Taken to a maximum-security prison, the group is placed in separate cells and interrogated by an incredulous Major Harvey, who survived the attack in the previous book. Homer and Ellie are sentence to death for the crimes as the leaders of the gang and the rest of the group are sentenced to long prison terms. The day before their execution, the New Zealand air force bomb the prison and surrounding regional city, allowing the group to escape. Major Harvey holds Robyn at gunpoint to stop the group from leaving, however, in an act of self-sacrifice, Robyn blows herself and Major Harvey up, using a hand grenade so that her friends can flee.

During the air raid the surviving group members are rescued by an ANZAC helicopter and taken to New Zealand. Though safe, the group reels from the death of their friends, the imprisonment of their families and the state of their country.
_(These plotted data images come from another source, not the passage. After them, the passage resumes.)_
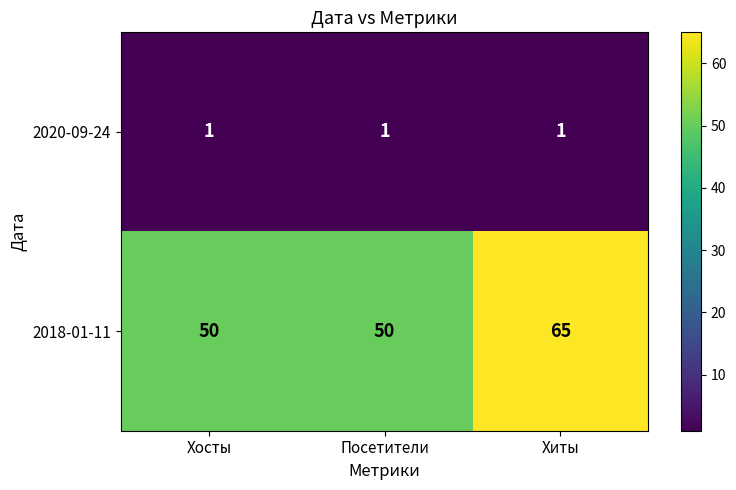

What is the total value across all series at Посетители?

51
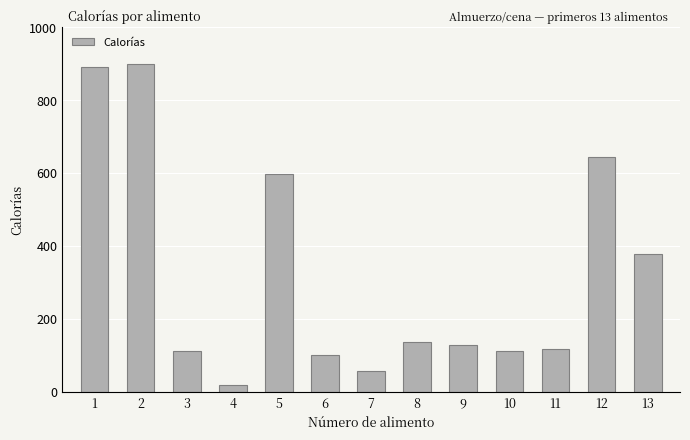

Between 5 and 4, which is larger?

5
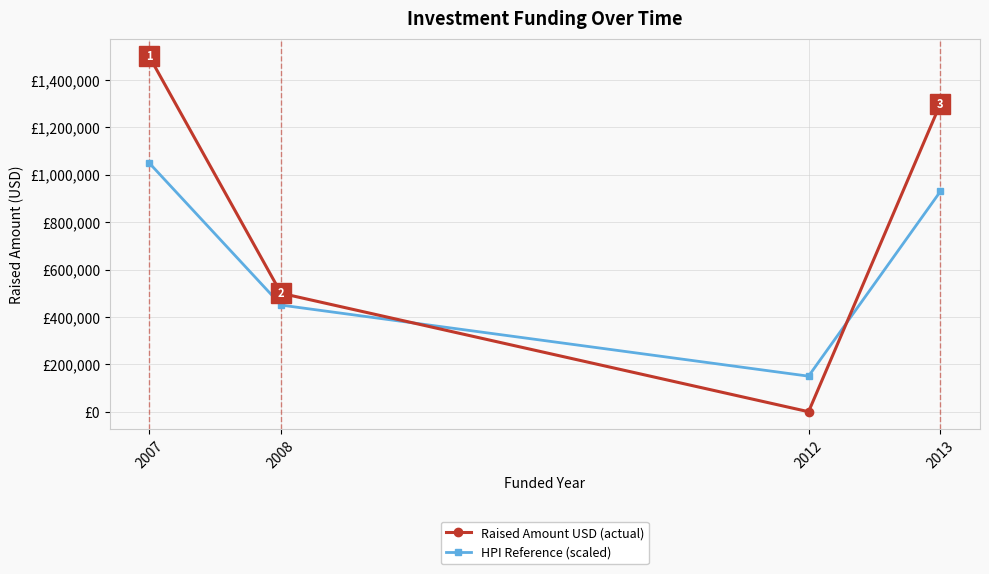

Where is Raised Amount USD (actual) nearest to the value 750000?

2008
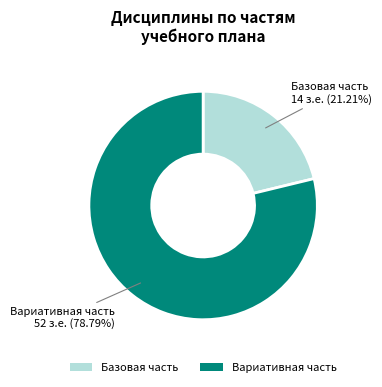

The Базовая часть slice represents 21% of the pie. True or false?

True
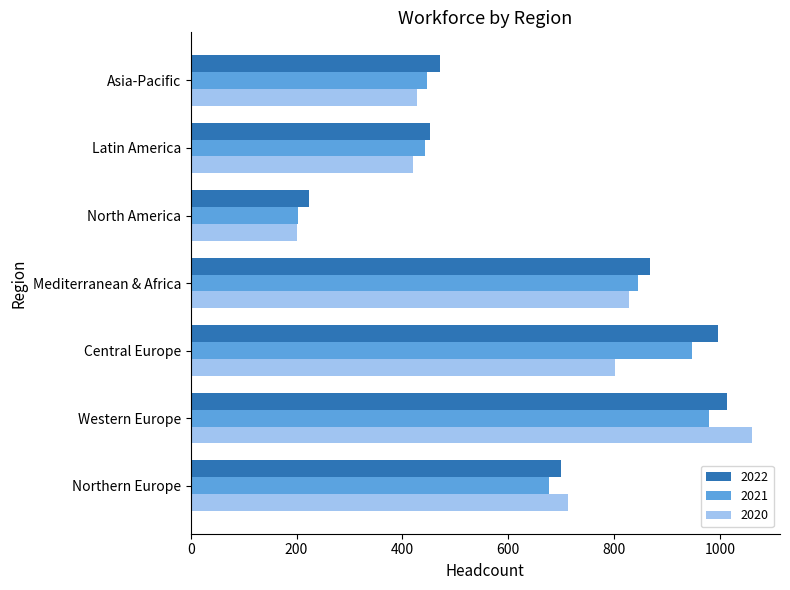

What value does the 2022 series have at Latin America, to the nearest 100?

500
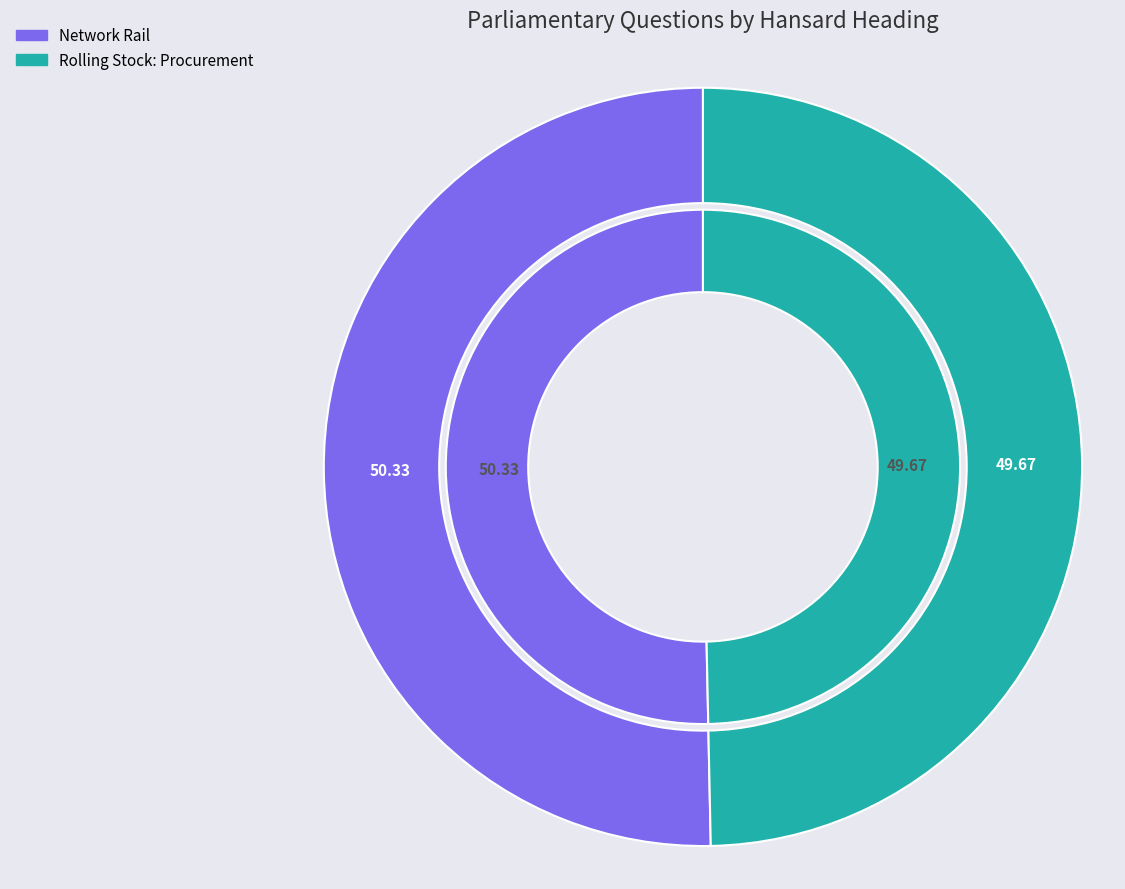

Which slice represents more than half of the pie?

Network Rail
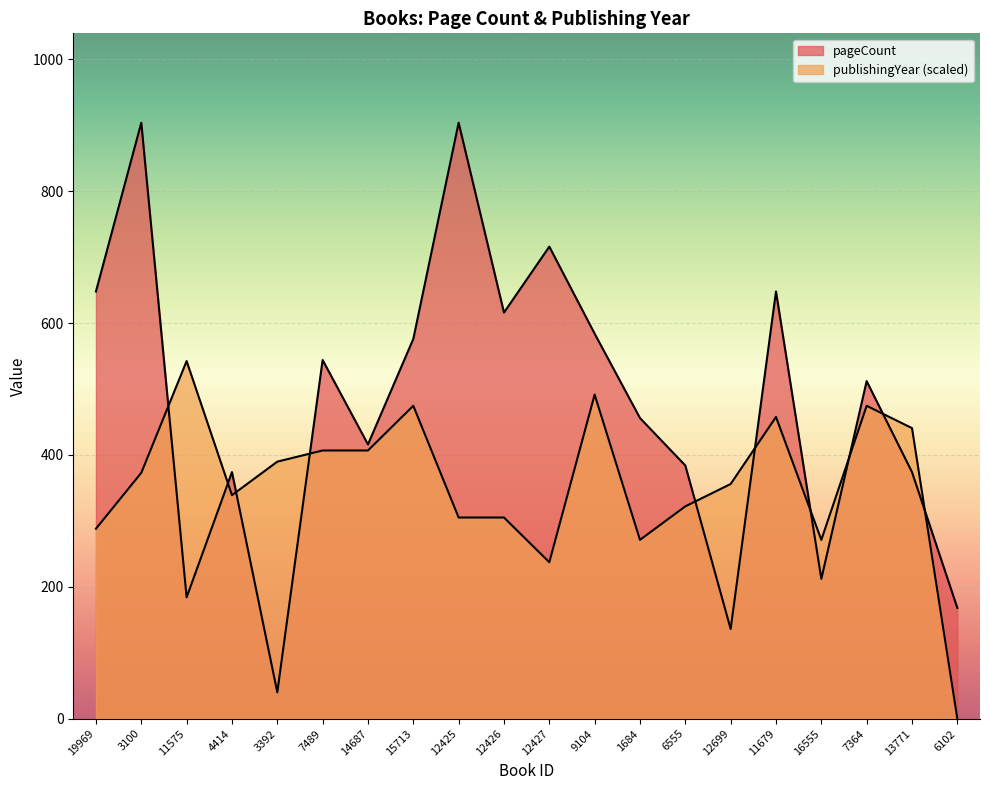

Which has a higher value, 11679 or 4414?

11679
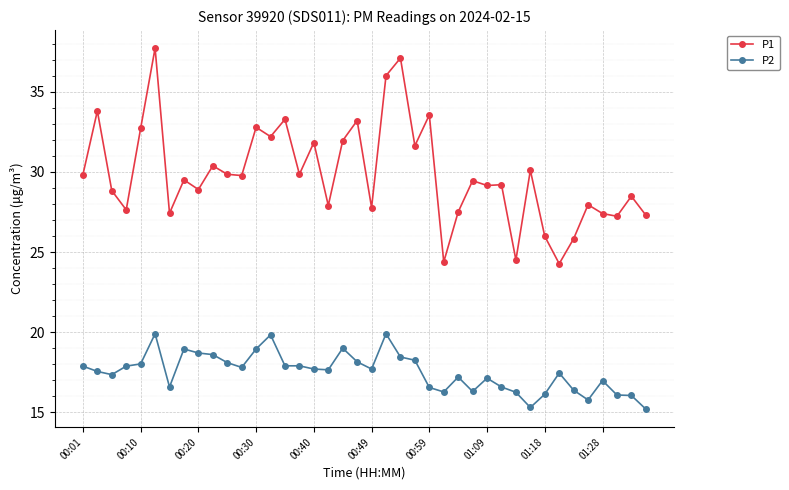

True or false: P1 and P2 intersect in this chart.

False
The story continues in Darkness, Be My Friend.

==Reception==
The book was well received and was recognised as a notable book by The Children’s Book Council of Australia in 1996, as well as being shortlisted for both the Australian Booksellers Association Awards BookPeople Book of the Year and the Victorian Premier's Sheaffer Pen Prize for Young Adult Fiction the same year. In 1998 it was the winner of the West Australian Young Readers' Book Award - Older Readers. The Third Day, the Frost also won the COOL Award - Fiction for Older Readers in 1999. In 2004 the book was placed in the YABBA Hall of Fame.

==Cancelled film adaptation==
In 2010, during post-production on Tomorrow, When the War Began director Stuart Beattie reportedly submitted outlines for two sequels, to be based on The Dead of Night and The Third Day, The Frost. However a deal was never reached for the third film, while plans moved ahead for a second film which went into development hell by early 2013.